* PASSAGE SHOWN *
The photo does not do the awful justice. And, so photo in my mind’s eye, I was twelve.  My world was going to end. A new world would begin. I would choose to step into that new world.  And in that choosing, I would choose to believe in hope.  

To live, to become, to hope.

And, this is the theme of the first Sunday of Advent.


Hope that we can avert disaster.  Hope that promises will be kept.  Hope that the veiled sun will emerge intact.  Hope.

Can we understand the power of hope?  

Hope.  It is what the prophet Jeremiah proclaims in the portion of text given to us today--chapters 30-33 of Jeremiah are referred to as the little book of Comfort.  

And, after the first 29 chapters of Jeremiah, there is a need for comfort...

In Jeremiah’s charge as a prophet he is instructed to pluck up and tear down and then build and plant anew (Jeremiah 1:10).  So in the first 29 chapters he describes the failings of Israel and the devastation that has been wrought by those failings--he castigates the exiled people and angrily mourns the devastation in their midst. Jeremiah addresses a community devastated by the Babylonian invasion of 587 BCE, a community living in exile and longing for return.

Exile akin to eclipse--Jeremiah writes to a shadowed world. But, his charge being two-fold, he cannot neglect to tell of the God who builds and plants.  And, so out of the shadows emerges the comfort of God’s promise.  

The prophet offers hope, and the Lord says, “I will fulfill the promise I made to the house of Israel and the house of Judah. In those days and at that time I will cause a righteous Branch to spring up for David; and he shall execute justice and righteousness in the land. In those days Judah will be saved and Jerusalem will live in safety.”

And, the sun emerges from behind the unseen moon, “Thus says the Lord: If any of you could break my covenant with the day and my covenant with the night, so that day and night would not come at their appointed time, only then could my covenant with my servant David be broken” (Jeremiah 33:20-21)

God’s covenant with us cannot be broken--it is as consistent as the rising and the setting of the sun.  Nor is God’s commitment to us dependent upon our own abilities--God’s covenant manifests itself in grace. Such grace, as the collect for today tells us, that our possession of this grace will allow us to cast away the works of darkness.

* PROBLEM *
Answer these questions from the Advent sermon, one per line:
1. What is the theme of the first Sunday of Advent?
2. Which chapters of Jeremiah are called the little book of Comfort?
3. Which invasion devastated the community Jeremiah addresses, and in what year?

* DATASET EXCERPT *
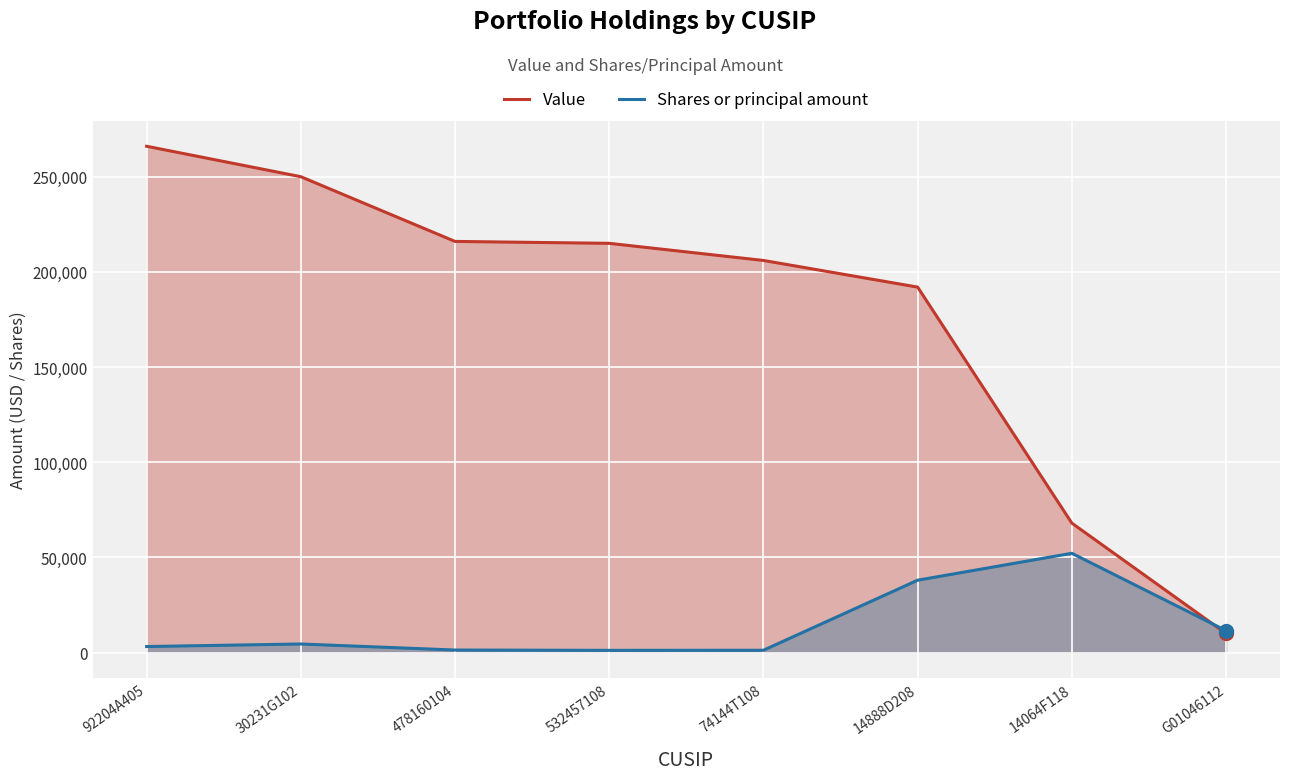

What is the total value across all series at 478160104?

217315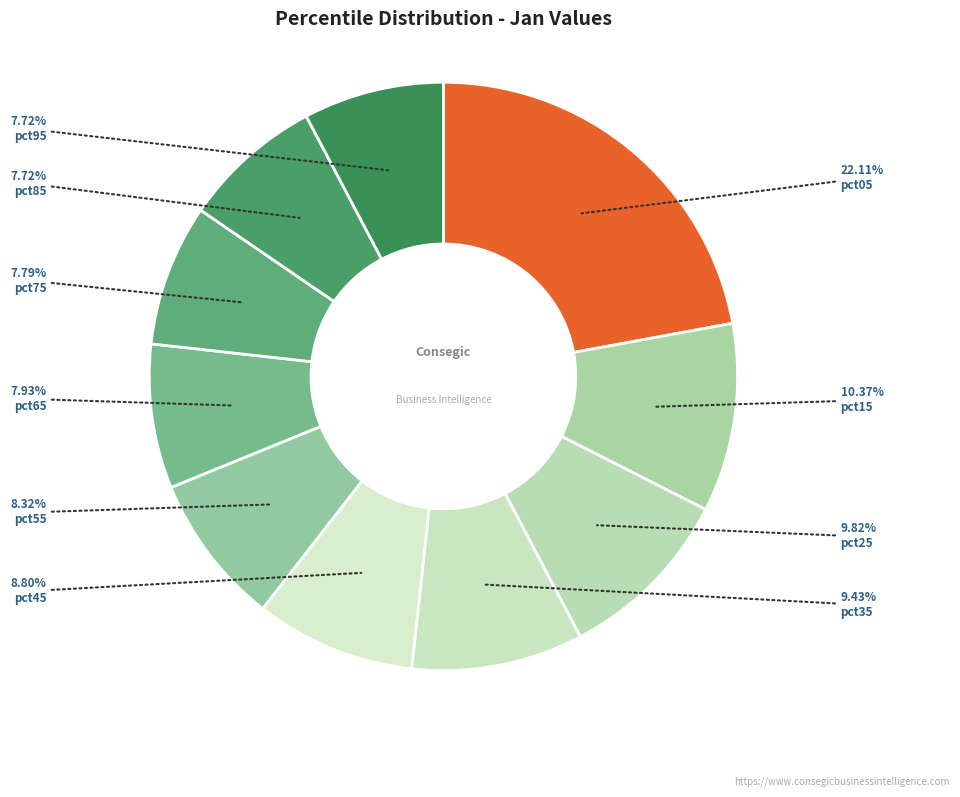

How many slices are in this pie chart?

10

* TASK OUTPUT *
1. Hope.
2. Chapters 30-33.
3. The Babylonian invasion, in 587 BCE.